A Humument
- First page of A Humument, 1970 edition
- Author: Tom Phillips
- Illustrator: Tom Phillips
- Language: English
- Genre: Artist's book
- Publisher: Thames & Hudson
- Publication date: 1970
- Publication place: United Kingdom
- Media type: Book
- Pages: 367

= A Humument =

Altered book by Tom Phillips

A Humument: A Treated Victorian Novel is an altered book by British artist Tom Phillips, published in its first edition in 1970 and completed in 2016. It is a piece of art created over W. H. Mallock's 1892 novel A Human Document whose title results from the partial deletion of the original title: A Human document.

Phillips drew, painted, and collaged over the pages, while leaving some of the original text to show through in the form of erasure. Through this process, A Humument is a new story with a new protagonist named Bill Toge, whose name appears only when the word "together" or "altogether" appears in Mallock's original text.
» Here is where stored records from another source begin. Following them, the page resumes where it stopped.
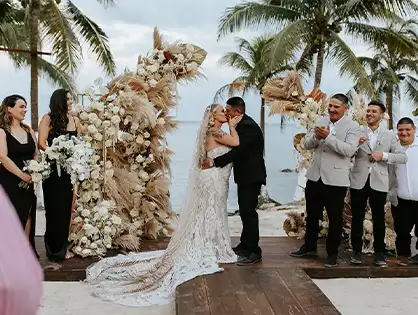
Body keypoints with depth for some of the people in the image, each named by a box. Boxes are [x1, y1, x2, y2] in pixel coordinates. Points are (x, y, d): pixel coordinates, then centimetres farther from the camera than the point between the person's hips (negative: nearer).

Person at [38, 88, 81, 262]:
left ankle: (63, 246, 21)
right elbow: (41, 144, -11)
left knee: (66, 207, 9)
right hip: (53, 168, -4)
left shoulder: (74, 120, 9)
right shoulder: (48, 119, -5)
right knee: (55, 208, 3)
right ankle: (55, 249, 15)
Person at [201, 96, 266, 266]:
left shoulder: (248, 126, -18)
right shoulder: (242, 124, 13)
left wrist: (214, 162, -20)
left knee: (248, 211, -8)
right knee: (245, 211, 17)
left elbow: (238, 151, -24)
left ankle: (253, 252, -3)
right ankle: (245, 245, 28)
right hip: (246, 175, 10)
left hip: (251, 176, -10)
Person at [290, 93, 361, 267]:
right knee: (311, 215, 18)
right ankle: (309, 246, 35)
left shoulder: (352, 126, -8)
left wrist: (328, 137, -26)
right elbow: (306, 144, 5)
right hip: (315, 176, 5)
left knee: (335, 219, 7)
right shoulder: (321, 121, 8)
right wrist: (316, 136, -16)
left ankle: (332, 253, 22)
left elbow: (349, 150, -21)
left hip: (336, 180, -5)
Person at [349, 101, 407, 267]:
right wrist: (356, 144, -14)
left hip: (379, 183, 0)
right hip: (359, 181, 0)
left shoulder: (389, 135, 8)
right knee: (357, 218, 4)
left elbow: (403, 157, 2)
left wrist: (384, 155, -12)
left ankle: (379, 253, 16)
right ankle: (357, 251, 13)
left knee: (379, 219, 6)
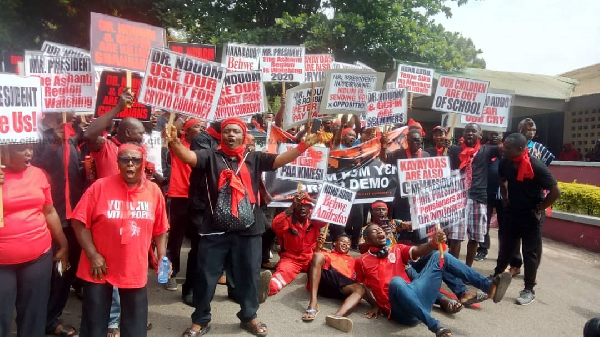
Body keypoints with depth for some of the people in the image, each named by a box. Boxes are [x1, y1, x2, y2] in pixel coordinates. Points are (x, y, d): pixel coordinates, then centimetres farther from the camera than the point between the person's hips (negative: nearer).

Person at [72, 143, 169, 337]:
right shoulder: (100, 187, -11)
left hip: (135, 269, 2)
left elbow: (160, 230, 5)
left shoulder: (154, 191, -3)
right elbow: (80, 222, -8)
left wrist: (162, 257, -2)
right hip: (100, 268, -1)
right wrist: (92, 255, -12)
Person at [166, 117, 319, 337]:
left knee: (248, 275, 15)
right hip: (215, 228, -1)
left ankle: (249, 316, 37)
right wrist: (174, 142, -35)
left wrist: (303, 146, -18)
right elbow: (189, 157, -15)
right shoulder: (211, 156, 2)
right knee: (206, 275, 9)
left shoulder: (254, 158, 6)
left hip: (248, 228, 1)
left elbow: (279, 160, -4)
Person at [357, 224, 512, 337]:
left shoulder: (396, 250, 17)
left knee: (440, 256, -1)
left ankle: (489, 286, -12)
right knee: (396, 282, -39)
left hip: (416, 296, 5)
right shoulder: (362, 261, 7)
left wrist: (434, 243, -21)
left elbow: (418, 251, -1)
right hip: (399, 309, -5)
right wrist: (376, 305, 5)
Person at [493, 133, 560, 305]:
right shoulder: (505, 163, -7)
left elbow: (555, 192, -17)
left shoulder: (536, 166, -23)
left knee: (530, 253, 4)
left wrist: (539, 209, -11)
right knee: (505, 248, 15)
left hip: (530, 215, -5)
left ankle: (529, 290, 16)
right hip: (512, 212, 5)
From being created over many decades, it follows a nonlinear narrative, and in recent editions Phillips has rewritten pages to include references to modern history that in part appear to be anachronistic.

==Background==
When asked about the book, Phillips replied:

It is a forgotten Victorian novel found by chance ... plundered, mined, and undermined its text to make it yield the ghosts of other possible stories, scenes, poems and replaced the text [he'd] stripped away with visual images of all kinds.

A Humument was begun in the 1960s. In 1970, Tetrad Press put out a small edition. The first trade edition was published in 1980 by Thames & Hudson, which also published revised editions in 1986, 1998 and 2004; the fifth edition was published in 2012. Each edition revises and replaces various pages. Phillips's stated goal was to eventually replace every page from the 1970 edition.
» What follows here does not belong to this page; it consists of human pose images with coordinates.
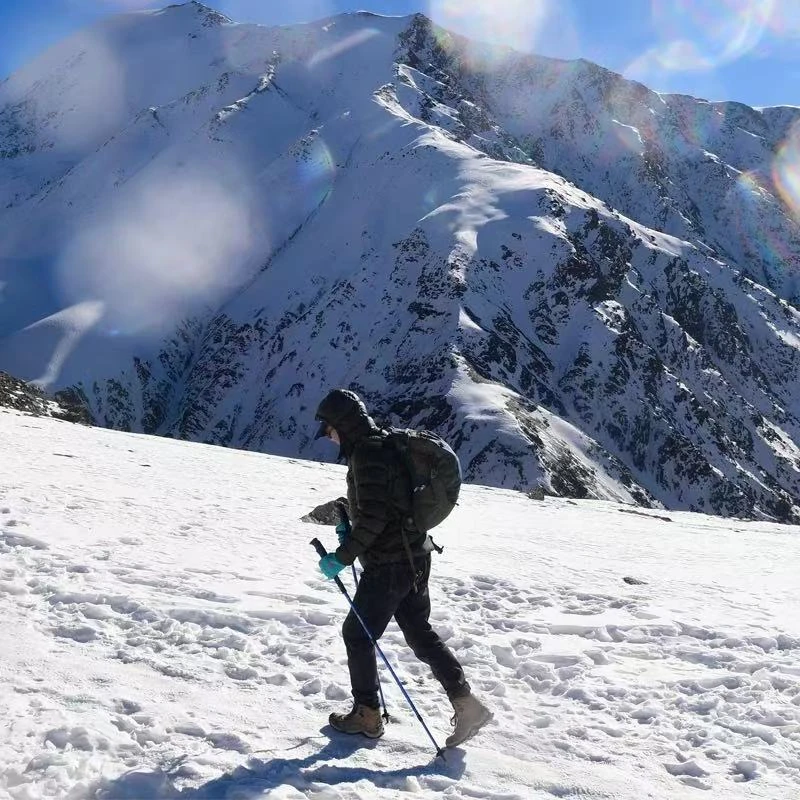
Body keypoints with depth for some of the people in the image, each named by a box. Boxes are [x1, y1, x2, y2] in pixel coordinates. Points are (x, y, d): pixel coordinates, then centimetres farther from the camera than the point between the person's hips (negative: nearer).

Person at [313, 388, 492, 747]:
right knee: (419, 632, 14)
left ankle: (367, 714, 16)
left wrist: (342, 556, -19)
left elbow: (374, 517, -24)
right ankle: (465, 703, 8)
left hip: (390, 563, -10)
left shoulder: (367, 452, -18)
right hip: (414, 556, 10)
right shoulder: (383, 444, 13)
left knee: (357, 633, 6)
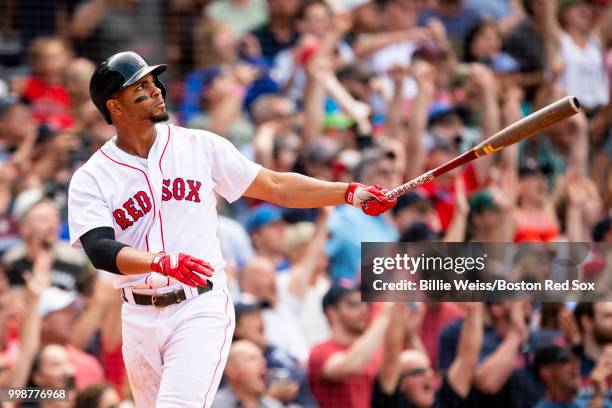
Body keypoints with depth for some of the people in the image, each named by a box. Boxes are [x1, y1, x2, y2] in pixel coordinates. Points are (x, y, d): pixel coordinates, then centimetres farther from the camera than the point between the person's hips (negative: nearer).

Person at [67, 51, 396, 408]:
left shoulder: (200, 146, 4)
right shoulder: (90, 180, -2)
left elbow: (275, 186, 10)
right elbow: (100, 250, -18)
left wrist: (350, 193, 0)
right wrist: (160, 261, -36)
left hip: (201, 310, -2)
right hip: (140, 320, 2)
Phillips used the same technique (always with the Mallock source material) in many of his other works, including the illustration of his own translation of Dante's Inferno (published in 1985).

The altered text has been sometimes used in "reconstructions" or "realizations" where artists create a work using the fragmentary text as a basis. For instance in the early 1970s, the Music Department at the University of York performed an opera, Irma, devised by Phillips in 1969, whose lyrics and plot were based on A Humument.

Tom Phillips created a digital version of A Humument, A Humument App for the iPad, released in November 2010. The app was critically acclaimed, receiving favourable reviews in The Independent (22 Nov), Eye Blog (17 Nov), and Design Observer (5 Nov). A version for the iPhone was released on 17 January 2011. A "final" printed edition, extensively reworked by Phillips, was published by Thames & Hudson in 2016, and reviewed by Clare Pettitt in The Times Literary Supplement.